5. DAL
POSTIMPRESSIONISMO
AL SIMBOLISMO >> Il Postimpressionismo
L’astrazione del dato naturale
Anni più tardi, ma sempre in Provenza, Cézanne trascorre giornate intere a osservare la montagna Sainte-Victoire.
Al pari di quello che fu la cattedrale di Rouen per Monet, Cézanne dedica almeno venti
versioni tra olii e acquerelli al promontorio non distante da Aix-en-Provence. Muta appena il suo punto di vista,
fissato nel suo studio a Lauves, esattamente sulla collina di fronte a Sainte-Victoire.
La montagna Sainte-Victoire vista dai Lauves
La versione terminata nel 1906 (9) è la stessa che viene esposta
in occasione della personale al Salon d’Automne del 1907, quando l’artista era già scomparso da mesi.
Essa esemplifica l’evoluzione del percorso linguistico di Cézanne, che da un esordio ancora attribuibile,
pur con alcune forzature, all’ambito impressionista giunge a sfiorare l’astrazione. Ogni elemento
del paesaggio è scomposto geometricamente: le volumetrie sono rese per tessere di colore autonome rispetto a un contorno ormai frantumato. Cezanne confessa a Émile Bernard nel 1905 di perseguire
con ostinazione «la realizzazione di quella parte della natura che, cadendo sotto i nostri occhi,
ci dona il quadro. Per me, vecchio di quasi sessant’anni, le sensazioni di colore che genera la luce
sono causa di astrazioni che mi impediscono di comporre la tela e di raggiungere il limite degli
oggetti quando i punti di contatto sono tenui, delicati; per questo accade che l’immagine o il quadro
siano incompleti». Il pittore supera l’immediatezza del dato sensibile per tradurlo in un’immagine
che perdura nel tempo, che lega indissolubilmente l’oggetto all’osservatore. La pittura di Cézanne
richiede uno sforzo intellettuale; è l’occhio umano che deve ricomporre le
campiture e riconoscere il soggetto e la prospettiva in un vorticoso incrocio di pennellate. Anche la linea dell’orizzonte
è appena percettibile alla base della montagna. I colori si accostano e talvolta si sovrappongono
in una scelta limitatissima che individua gli elementi essenziali del soggetto: il blu del cielo,
il verde della vegetazione, gli ocra della terra e i grigi delle costruzioni, lasciando spesso zone
aperte, in cui il bianco dell’imprimitura di base anima ulteriormente la scena e rende arioso l’insieme.

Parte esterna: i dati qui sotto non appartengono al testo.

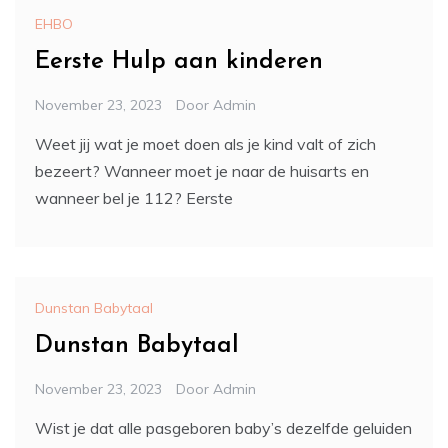
EHBO
Eerste Hulp aan kinderen
November 23, 2023
Door
Admin
Weet jij wat je moet doen als je kind valt of zich
bezeert? Wanneer moet je naar de huisarts en
wanneer bel je 112? Eerste
Dunstan Babytaal
Dunstan Babytaal
November 23, 2023
Door
Admin
Wist je dat alle pasgeboren baby’s dezelfde geluiden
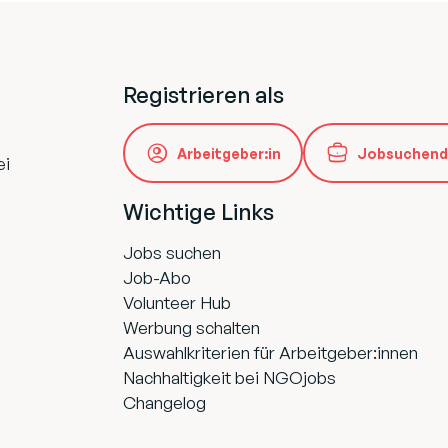
Registrieren als
Arbeitgeber:in
Jobsuchend
ei
Wichtige Links
Jobs suchen
Job-Abo
Volunteer Hub
Werbung schalten
Auswahlkriterien für Arbeitgeber:innen
Nachhaltigkeit bei NGOjobs
Changelog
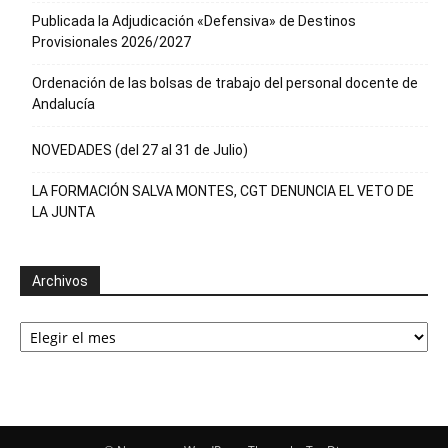
Publicada la Adjudicación «Defensiva» de Destinos
Provisionales 2026/2027
Ordenación de las bolsas de trabajo del personal docente de
Andalucía
NOVEDADES (del 27 al 31 de Julio)
LA FORMACIÓN SALVA MONTES, CGT DENUNCIA EL VETO DE
LA JUNTA
Archivos
Archivos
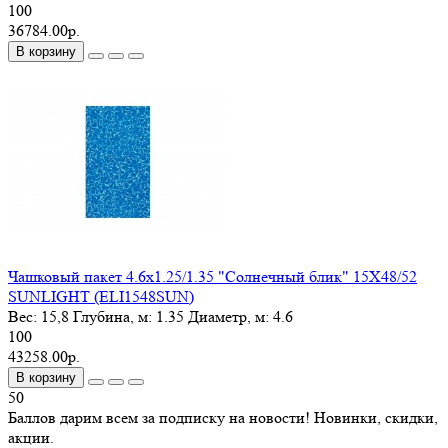
100
36784.00р.
В корзину
Чашковый пакет 4.6х1.25/1.35 "Солнечный блик" 15X48/52
SUNLIGHT (ELI1548SUN)
Вес:
15,8
Глубина, м:
1.35
Диаметр, м:
4.6
100
43258.00р.
В корзину
50
Баллов дарим всем за подписку на новости! Новинки, скидки,
акции.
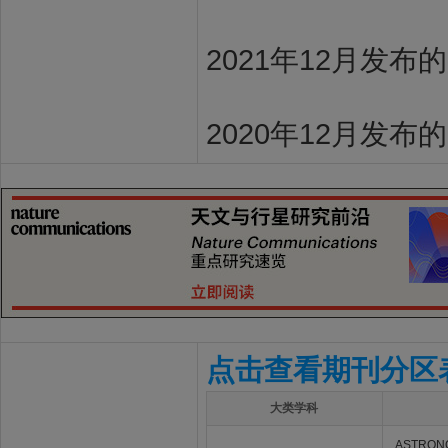
2021年12月发布
2020年12月发布
点击查看期刊分区
大类学科
ASTRON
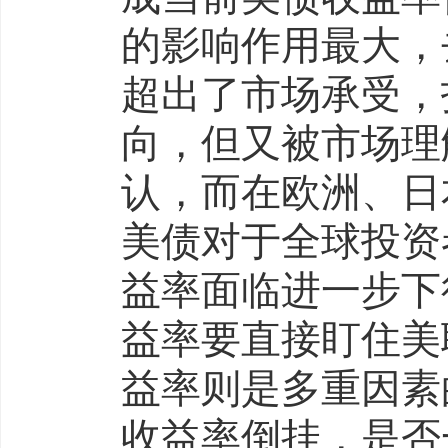
的影响作用最大，
超出了市场承受，
向，但又被市场理
认，而在欧洲、日
美债对于全球投资
益率面临进一步下
益率要直接盯住美
益率则是多重因素
收益率倒挂，是否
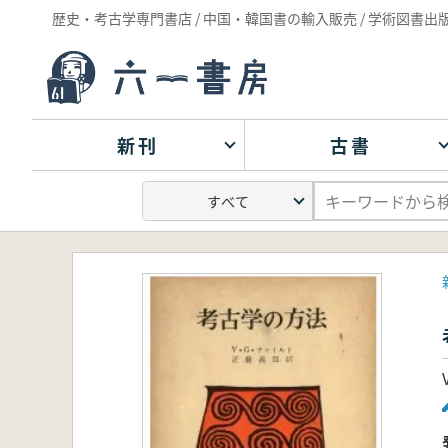
歴史・考古学専門書店 / 中国・韓国書の輸入販売 / 学術図書出
新刊
古書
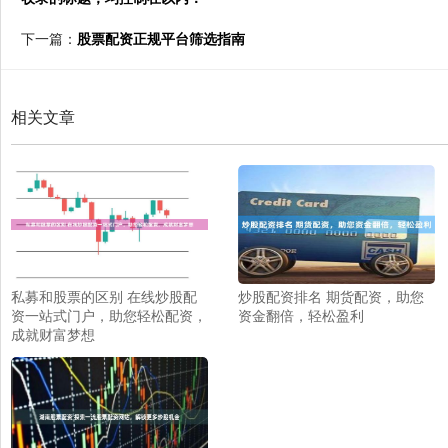
下一篇：
股票配资正规平台筛选指南
相关文章
私募和股票的区别 在线炒股配
炒股配资排名 期货配资，助您
资一站式门户，助您轻松配资，
资金翻倍，轻松盈利
成就财富梦想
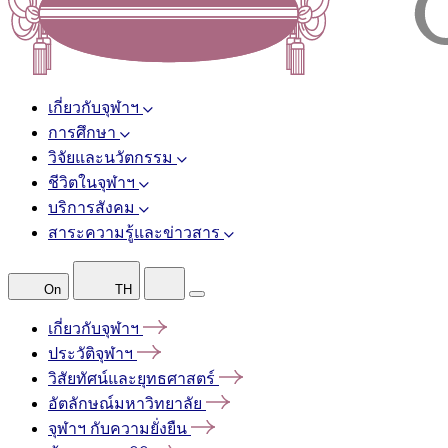
เกี่ยวกับจุฬาฯ
การศึกษา
วิจัยและนวัตกรรม
ชีวิตในจุฬาฯ
บริการสังคม
สาระความรู้และข่าวสาร
On
TH
เกี่ยวกับจุฬาฯ
ประวัติจุฬาฯ
วิสัยทัศน์และยุทธศาสตร์
อัตลักษณ์มหาวิทยาลัย
จุฬาฯ
กับความยั่งยืน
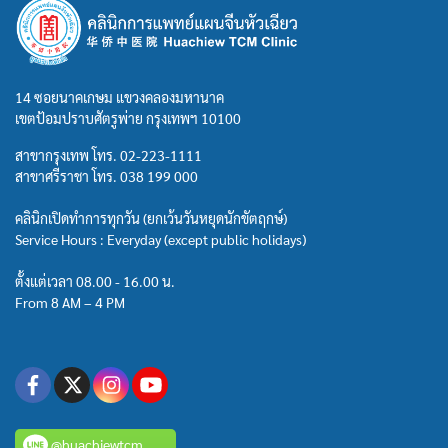
14 ซอยนาคเกษม แขวงคลองมหานาค
เขตป้อมปราบศัตรูพ่าย กรุงเทพฯ 10100
สาขากรุงเทพ โทร.
02-223-1111
สาขาศรีราชา โทร.
038 199 000
คลินิกเปิดทำการทุกวัน (ยกเว้นวันหยุดนักขัตฤกษ์)
Service Hours : Everyday (except public holidays)
ตั้งแต่เวลา 08.00 - 16.00 น.
From 8 AM – 4 PM
@huachiewtcm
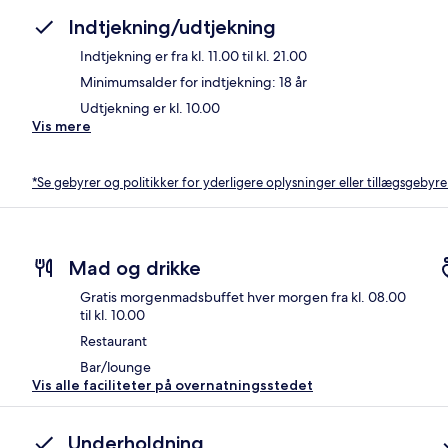
Indtjekning/udtjekning
Indtjekning er fra kl. 11.00 til kl. 21.00
Minimumsalder for indtjekning: 18 år
Udtjekning er kl. 10.00
Vis mere
*Se gebyrer og politikker for yderligere oplysninger eller tillægsgebyre
Mad og drikke
Gratis morgenmadsbuffet hver morgen fra kl. 08.00
til kl. 10.00
Restaurant
Bar/lounge
Vis alle faciliteter på overnatningsstedet
Underholdning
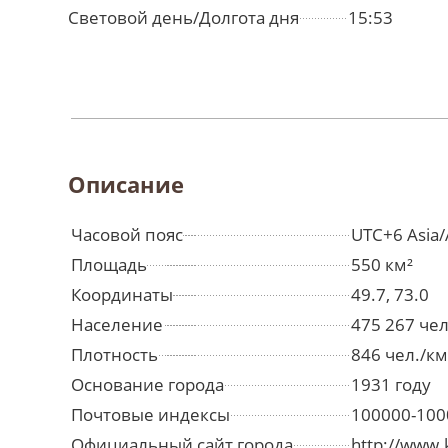
Световой день/Долгота дня
15:53
Описание
Часовой пояс
UTC+6 Asia/
Площадь
550 км²
Координаты
49.7, 73.0
Население
475 267 че
Плотность
846 чел./км
Основание города
1931 году
Почтовые индексы
100000-100
Официальный сайт города
http://www.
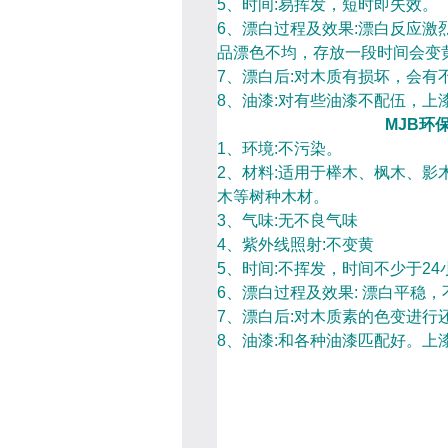
5
、时间
:
易挥发，短时即失效。
6
、漂白过程及效果
:
漂白反应激
品漂色不均，存放一段时间会变
7
、漂白后
:
对木质有损坏，会有
8
、油漆
:
对有些油漆不配伍，上
MJB
环
1
、环境
:
不污染。
2
、材料
:
适用于榉木、枫木、影
木等树种木材。
3
、气味
:
无不良气味
4
、紫外线照射
:
不变黄
5
、时间
:
不挥发，时间不少于
24
6
、漂白过程及效果
:
漂白平稳，
7
、漂白后
:
对木质素的色变进行
8
、油漆
:
和各种油漆匹配好。上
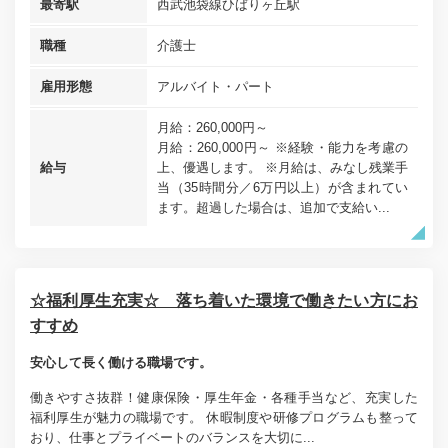
最寄駅
西武池袋線ひばりヶ丘駅
職種
介護士
雇用形態
アルバイト・パート
月給：260,000円～
月給：260,000円～ ※経験・能力を考慮の
給与
上、優遇します。 ※月給は、みなし残業手
当（35時間分／6万円以上）が含まれてい
ます。超過した場合は、追加で支給い...
☆福利厚生充実☆ 落ち着いた環境で働きたい方にお
すすめ
安心して長く働ける職場です。
働きやすさ抜群！健康保険・厚生年金・各種手当など、充実した
福利厚生が魅力の職場です。 休暇制度や研修プログラムも整って
おり、仕事とプライベートのバランスを大切に...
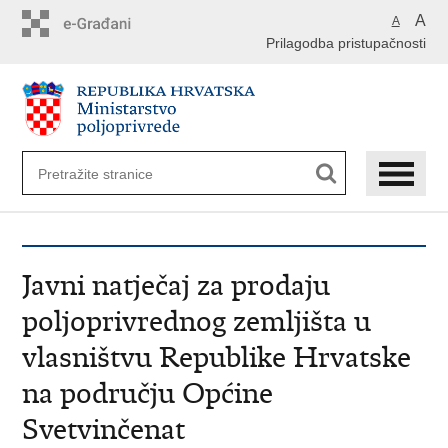
Preskoči
A
A
na
Prilagodba pristupačnosti
glavni
sadržaj
Javni natječaj za prodaju
poljoprivrednog zemljišta u
vlasništvu Republike Hrvatske
na području Općine
Svetvinčenat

È Cézanne stesso a dichiarare apertamente l’intento della sua pittura. «Ora, la natura, per noi uomini,
è più profonda che in superficie, e da ciò la necessità di introdurre nelle nostre vibrazioni di
luce, rappresentate dai rossi e dai gialli, una somma sufficiente di colori azzurrati per far sentire
l’aria». L’evoluzione
della pittura di Cézanne appare ancora più evidente nel confronto tra il dipinto esposto nel 1907 e una versione
dello stesso soggetto realizzata attorno al 1890 (10). Al principio
l’artista tiene ancora conto di elementi compositivi canonici: un muro in primo piano, assieme agli
alberi poco distanti, definisce la scansione della prospettiva. Gli elementi del paesaggio sono ancora
chiaramente riconoscibili: il bosco, le case, l’acquedotto romano in lontananza e il profilo definito
della montagna. Le tinte, pur con una certa predominanza di verde, ocra e grigio, mantengono un legame
con la realtà e sembrano accese dalla luce calda del Sud.